Task objective: The records below are to be restated word for word, with every picture left out.

(Saved data entries)
####################

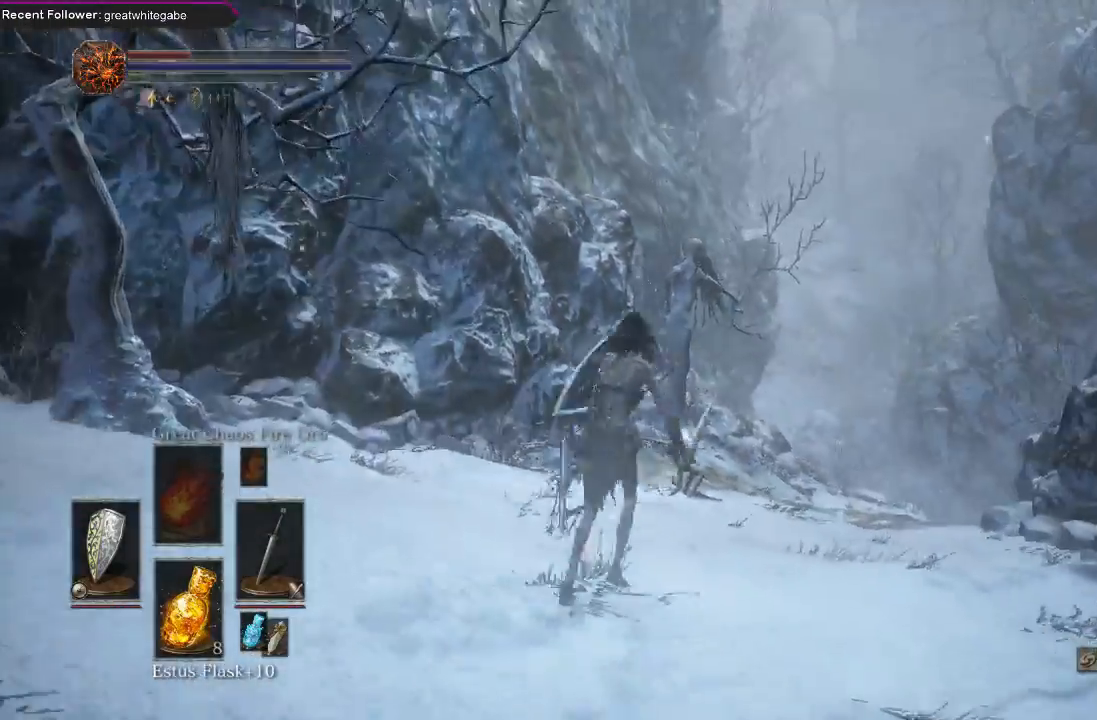
{"buttons": ["B"], "left_stick": "up", "right_stick": "up-right", "events": [[67, "B", "down"], [133, "right_stick", "up"], [167, "B", "up"], [433, "B", "down"], [433, "right_stick", "up-right"]]}
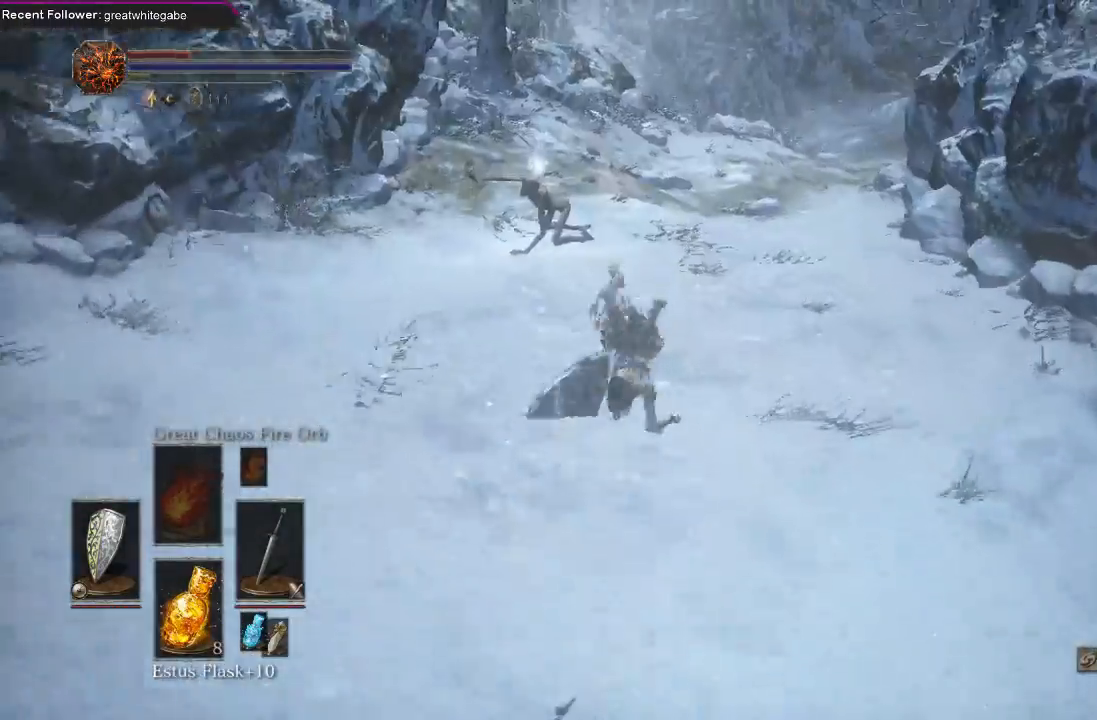
{"buttons": [], "left_stick": "up", "right_stick": "center", "events": [[33, "right_stick", "center"], [67, "B", "up"]]}
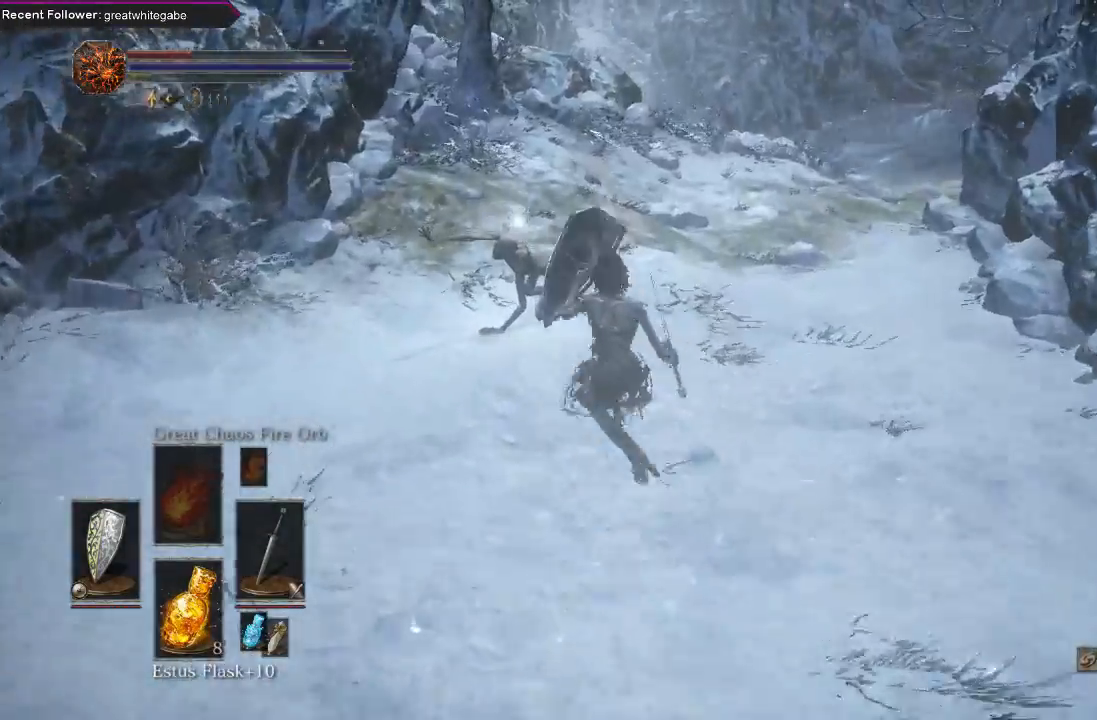
{"buttons": [], "left_stick": "up", "right_stick": "center", "events": [[200, "A", "down"], [300, "A", "up"], [367, "A", "down"], [467, "A", "up"]]}
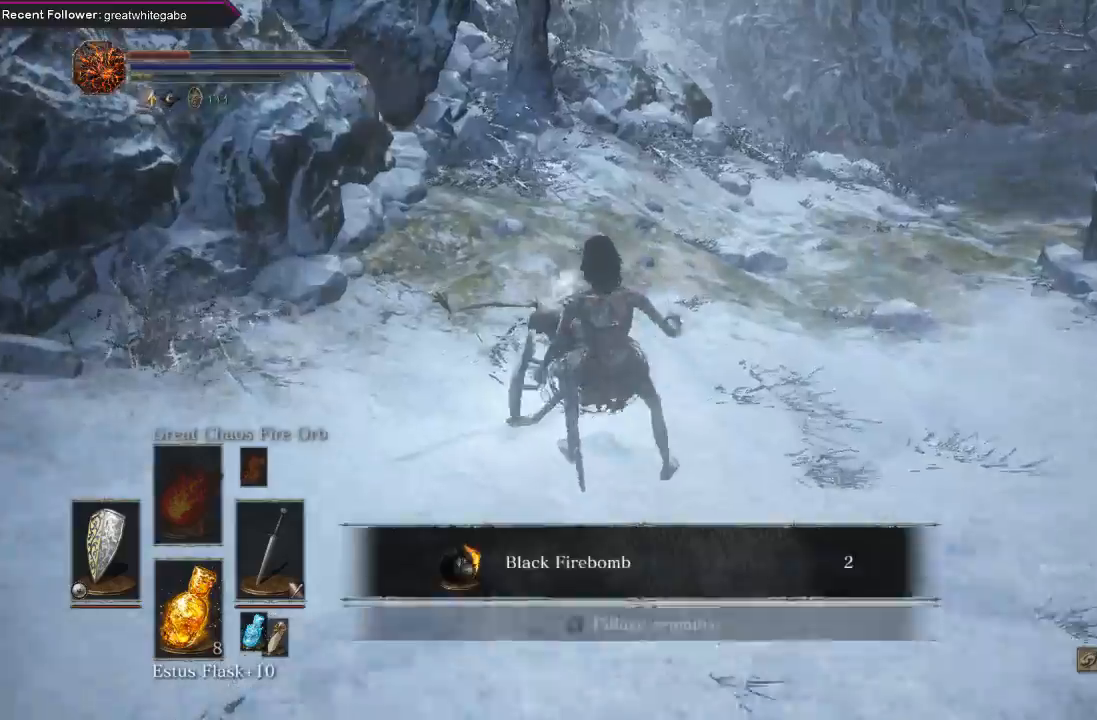
{"buttons": ["A"], "left_stick": "up", "right_stick": "center", "events": [[33, "A", "down"], [133, "A", "up"], [233, "left_stick", "center"], [367, "A", "down"], [433, "left_stick", "up"], [467, "A", "up"], [500, "A", "down"]]}
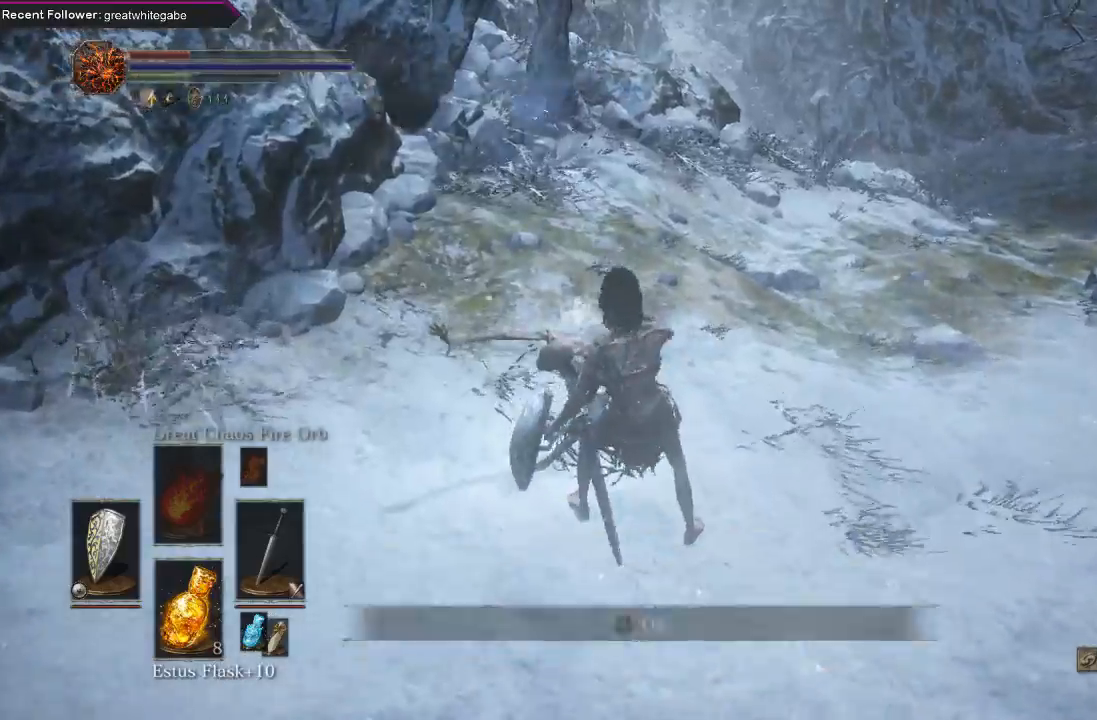
{"buttons": [], "left_stick": "up", "right_stick": "center", "events": [[100, "A", "up"], [200, "B", "down"], [300, "B", "up"], [367, "B", "down"], [467, "B", "up"]]}
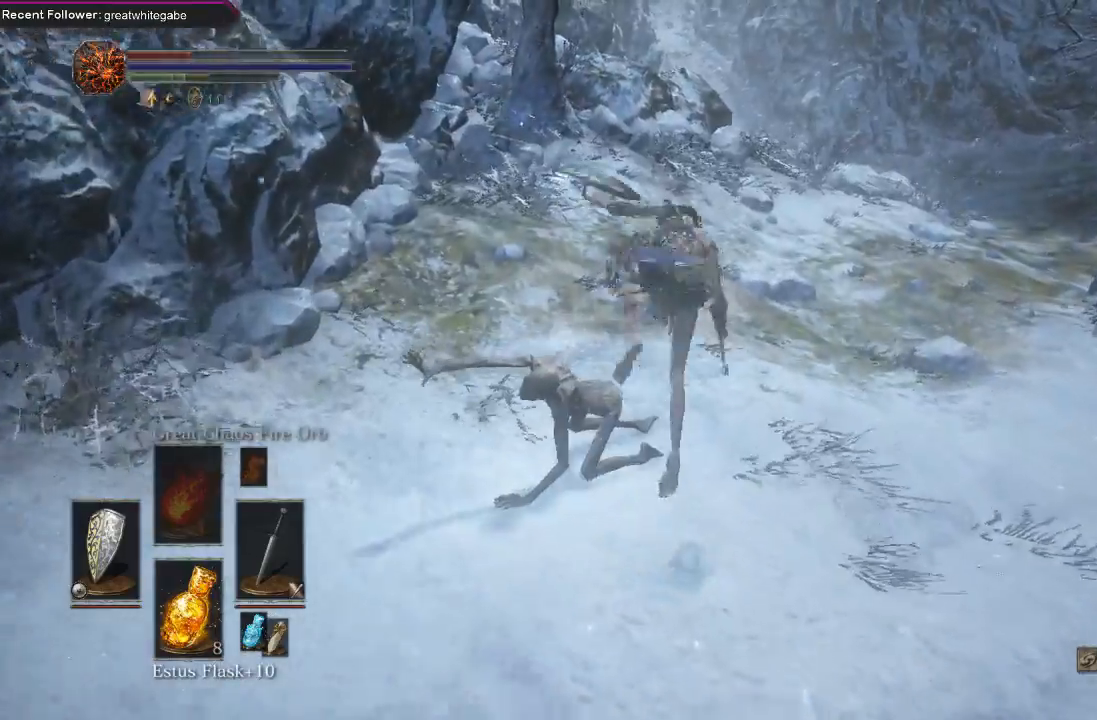
{"buttons": ["B"], "left_stick": "up", "right_stick": "center", "events": [[433, "B", "down"]]}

####################

Task response:
{"buttons": ["B"], "left_stick": "up", "right_stick": "up-right", "events": [[67, "B", "down"], [133, "right_stick", "up"], [167, "B", "up"], [433, "B", "down"], [433, "right_stick", "up-right"]]}
{"buttons": [], "left_stick": "up", "right_stick": "center", "events": [[33, "right_stick", "center"], [67, "B", "up"]]}
{"buttons": [], "left_stick": "up", "right_stick": "center", "events": [[200, "A", "down"], [300, "A", "up"], [367, "A", "down"], [467, "A", "up"]]}
{"buttons": ["A"], "left_stick": "up", "right_stick": "center", "events": [[33, "A", "down"], [133, "A", "up"], [233, "left_stick", "center"], [367, "A", "down"], [433, "left_stick", "up"], [467, "A", "up"], [500, "A", "down"]]}
{"buttons": [], "left_stick": "up", "right_stick": "center", "events": [[100, "A", "up"], [200, "B", "down"], [300, "B", "up"], [367, "B", "down"], [467, "B", "up"]]}
{"buttons": ["B"], "left_stick": "up", "right_stick": "center", "events": [[433, "B", "down"]]}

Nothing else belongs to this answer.